Not surprisingly in these troubled times, SEC Chair Gensler delivered the September 1, 2021 address, his fourth to the European Parliament committee and first since becoming SEC chair, via video link. And he began his remarks with a disclaimer:
“As is customary, I’d like to note that my views are my own, and I’m not speaking on behalf of the Commission or the SEC staff.”
That said, he told the European Parliament committee that he had “asked SEC staff to develop a proposal for climate risk disclosure requirements for the Commission’s consideration.
“In considering climate-risk disclosures, I’ve asked staff to learn from other frameworks and standards, including the Task Force on Climate-related Financial Disclosures (TCFD) framework.”
That task force, created by the Financial Stability Board (FSB), called for financial markets to have “clear, comprehensive, high-quality information on the impacts of climate change. This includes the risks and opportunities presented by rising temperatures, climate-related policy, and emerging technologies in our changing world.” To review the task force’s report, go to https://www.fsb-tcfd.org/ .
“On the other side of the equation are funds. Many funds these days brand themselves as ‘green,’ ‘sustainable,’ ‘low-carbon,’ and so on,” Gensler said.
The speech puts fund managers on notice that climate-friendly branding will need to be backed up by actual data that shows why the branding is more than a simple marketing ploy.

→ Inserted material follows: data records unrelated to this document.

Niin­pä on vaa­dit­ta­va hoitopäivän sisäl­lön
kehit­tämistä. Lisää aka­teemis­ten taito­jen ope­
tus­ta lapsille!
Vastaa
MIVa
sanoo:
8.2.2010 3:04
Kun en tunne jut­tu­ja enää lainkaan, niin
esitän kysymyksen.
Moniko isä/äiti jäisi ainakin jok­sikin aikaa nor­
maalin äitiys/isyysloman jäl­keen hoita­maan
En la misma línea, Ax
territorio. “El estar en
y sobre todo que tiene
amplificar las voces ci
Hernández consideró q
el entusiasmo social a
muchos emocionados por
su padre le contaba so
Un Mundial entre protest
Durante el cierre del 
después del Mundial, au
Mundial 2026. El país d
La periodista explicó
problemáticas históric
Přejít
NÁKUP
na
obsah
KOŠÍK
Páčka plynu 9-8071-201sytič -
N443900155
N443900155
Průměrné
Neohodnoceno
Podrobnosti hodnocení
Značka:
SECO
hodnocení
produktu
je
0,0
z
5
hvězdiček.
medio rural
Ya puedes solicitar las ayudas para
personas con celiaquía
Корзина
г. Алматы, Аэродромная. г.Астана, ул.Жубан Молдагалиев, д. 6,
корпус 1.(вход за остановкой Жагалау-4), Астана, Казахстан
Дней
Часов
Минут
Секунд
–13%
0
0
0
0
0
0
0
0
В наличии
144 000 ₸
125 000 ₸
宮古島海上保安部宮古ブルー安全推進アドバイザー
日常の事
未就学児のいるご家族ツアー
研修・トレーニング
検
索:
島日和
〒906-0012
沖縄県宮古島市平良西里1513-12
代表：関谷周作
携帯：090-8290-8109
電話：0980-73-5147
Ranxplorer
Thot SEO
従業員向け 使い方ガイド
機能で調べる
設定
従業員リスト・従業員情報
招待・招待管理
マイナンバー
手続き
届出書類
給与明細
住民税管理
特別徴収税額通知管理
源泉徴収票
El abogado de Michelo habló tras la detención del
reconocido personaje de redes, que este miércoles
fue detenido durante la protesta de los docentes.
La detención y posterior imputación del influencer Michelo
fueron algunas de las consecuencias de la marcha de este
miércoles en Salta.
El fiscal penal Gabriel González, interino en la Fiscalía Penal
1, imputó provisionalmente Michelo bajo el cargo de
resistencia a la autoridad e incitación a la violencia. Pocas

“I’ve directed staff to review current practices and consider recommendations about whether fund managers should disclose the criteria and underlying data they use to market themselves as such,” Gensler said, adding that he has also “asked staff to pursue similar disclosure requirements with respect to human capital and board diversity.”
Gensler is also looking into the impact and dangers of “platforms for crypto trading and lending,” whether they are “centralized or so-called decentralized finance (DeFi) platforms. Unlike traditional exchanges, like the Frankfurt Stock Exchange, crypto platforms provide direct access to millions of investors. There’s no broker in between the public and the platform. Therefore, absent clear investor protection obligations on these platforms, the investing public is left vulnerable.”
Crypto assets, he added, have been “been rife with fraud, scams, and abuse in certain applications.”
Gensler also addressed the importance of so-called “stablecoins — crypto tokens pegged to the value of fiat currencies” to the cryptography market.
This past July, he added, “nearly three-quarters of trading on all crypto trading platforms occurred between a stablecoin and some other token.”
One danger of stablecoins, according to Gensler, is that “these platforms may facilitate those seeking to sidestep a host of public policy goals connected to our traditional banking and financial system: anti-money laundering, sanctions, and more.”